John Hendrix, Staff Writer
This past Saturday, the greater Savannah community came together for the seventh annual Statts Fest, a local music festival that aimed to raise money for Jason Statts, a local artist and victim of gun violence.
Statts and his bandmate David Williams were both shot in the neck on June 28, 2008, while unloading their band’s gear after their first show. Statts now has quadriplegia, though he has partial use of his arms. His rising medical bills inspired his friends and members of the community to start Friends of Statts, an organization dedicated to providing Statts with healthcare assistance through donations.
This year, Friends of Statts rented Grayson Stadium for Statts Fest, their largest venue yet.
“We just decided this year that it would be good to have a family-friendly event, and with the [Savannah] Bananas moving into town, they want to utilize the stadium throughout the year… they’ve been awesome to work with,” Emily Doherty, board member of the Friends of Statts, said.
With the addition of bounce castles, face-painting, and a “build-a-beard” workshop, Statts Fest had plenty of activities for children. The music at this year’s festival was also more family-friendly, with a larger focus on country and blues, a far cry from the bands that would play at The Jinx, a local club which has hosted Statts Fest before.
Rather than having heavy metal groups like Black Tusk, this year’s festival hosted a number of acts including The Train Wrecks, City Hotel, Joe Nelson and James Pittman, Bottles & Cans, Waits & Co., and Damon and the Shitkickers. “Gil Cruz works at The Jinx and books bands, and he got all the bands to donate their time,” Emily Doherty said.
Not only did patrons donate their time, but more than 36 local artists and businesses donated to this year’s silent auction: everything from gift cards to original works of art by artists such as Scott Stanton—Savannah’s own Panhandle Slim.

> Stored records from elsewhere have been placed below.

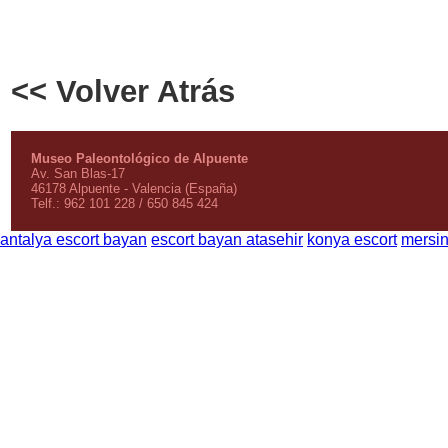
<< Volver Atrás
Museo Paleontológico de Alpuente
Av. San Blas-17
46178 Alpuente - Valencia (España)
Telf.: 962 101 228 / 650 845 424
antalya escort bayan
escort bayan atasehir
konya escort
mersin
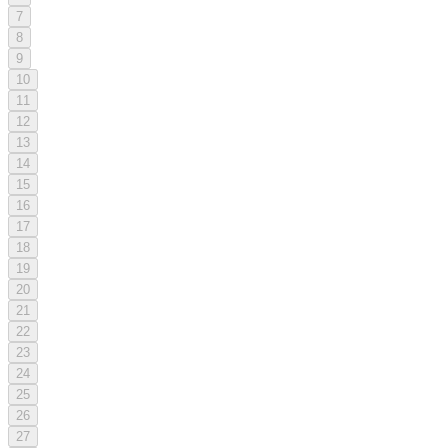
7
8
9
10
11
12
13
14
15
16
17
18
19
20
21
22
23
24
25
26
27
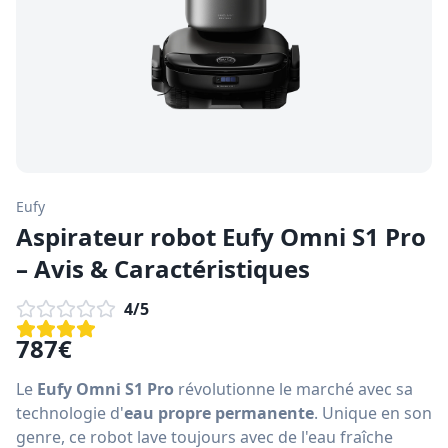
Eufy
Aspirateur robot Eufy Omni S1 Pro
– Avis & Caractéristiques
4
/5
787
€
Le
Eufy Omni S1 Pro
révolutionne le marché avec sa
technologie d'
eau propre permanente
. Unique en son
genre, ce robot lave toujours avec de l'eau fraîche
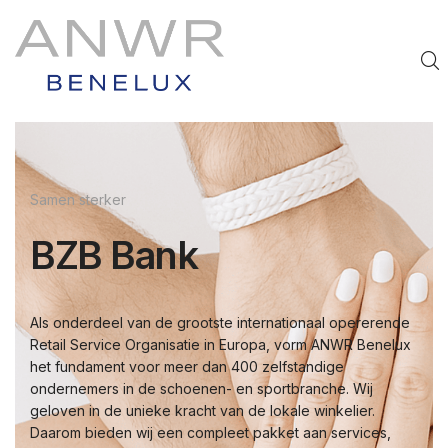
Samen sterker
BZB Bank
Als onderdeel van de grootste internationaal opererende
Retail Service Organisatie in Europa, vorm ANWR Benelux
het fundament voor meer dan 400 zelfstandige
ondernemers in de schoenen- en sportbranche. Wij
geloven in de unieke kracht van de lokale winkelier.
Daarom bieden wij een compleet pakket aan services,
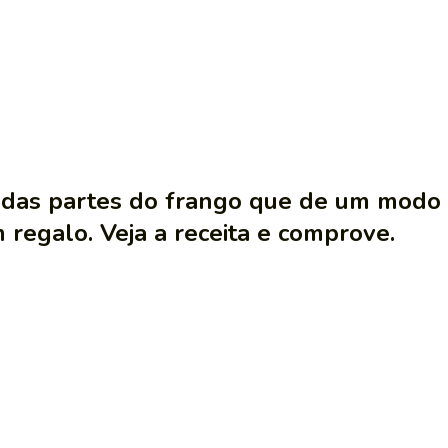
 das partes do frango que de um modo 
 regalo. Veja a receita e comprove.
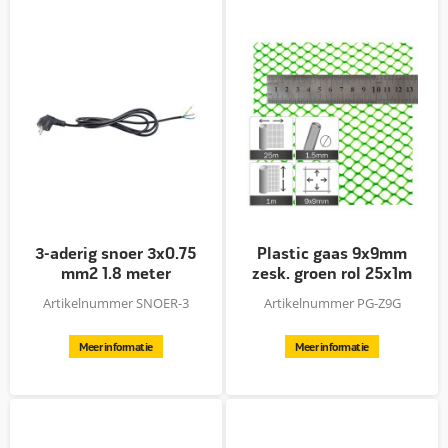
3-aderig snoer 3x0.75
Plastic gaas 9x9mm
mm2 1.8 meter
zesk. groen rol 25x1m
Artikelnummer SNOER-3
Artikelnummer PG-Z9G
Meer informatie
Meer informatie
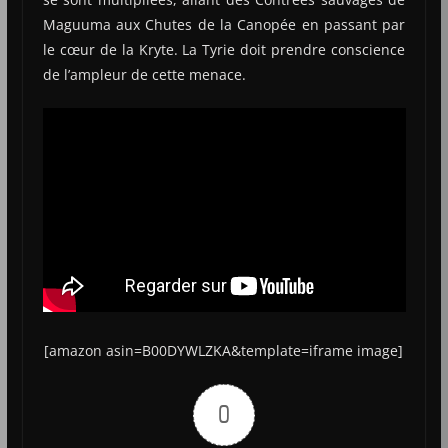
Maguuma aux Chutes de la Canopée en passant par
le cœur de la Kryte. La Tyrie doit prendre conscience
de l’ampleur de cette menace.
[amazon asin=B00DYWLZKA&template=iframe image]
0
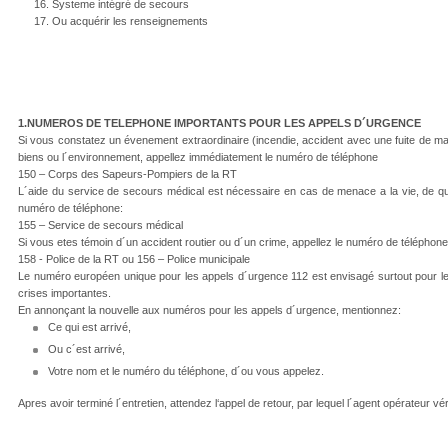
Systeme intégré de secours
Ou acquérir les renseignements
1.NUMEROS DE TELEPHONE IMPORTANTS POUR LES APPELS D´URGENCE
Si vous constatez un évenement extraordinaire (incendie, accident avec une fuite de
biens ou l´environnement, appellez immédiatement le numéro de téléphone
150 – Corps des Sapeurs-Pompiers de la RT
L´aide du service de secours médical est nécessaire en cas de menace a la vie, de qu
numéro de téléphone:
155 – Service de secours médical
Si vous etes témoin d´un accident routier ou d´un crime, appellez le numéro de téléphone
158 - Police de la RT ou 156 – Police municipale
Le numéro européen unique pour les appels d´urgence 112 est envisagé surtout pour le
crises importantes.
En annonçant la nouvelle aux numéros pour les appels d´urgence, mentionnez:
Ce qui est arrivé,
Ou c´est arrivé,
Votre nom et le numéro du téléphone, d´ou vous appelez.
Apres avoir terminé l´entretien, attendez l‘appel de retour, par lequel l´agent opérateur vér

“The community is always really, really supportive of the auction here at Statts Fest and we always have so many donations,” Genna Matson, who ran the silent auction, said. Even Grayson Stadium’s own Savannah Bananas contributed to Statts Fest by donating 50 percent of their beer and wine sales. The food trucks located on the baseball diamond, many of which were also at the Savannah Food Truck Festival, also donated a percentage of their sales.
From the food trucks to the volunteers manning the ticket booth, everyone at Statts Fest had donated in some way. “Everyone’s kinda gotten around [Statts Fest] and embraced it,” Emily Doherty said.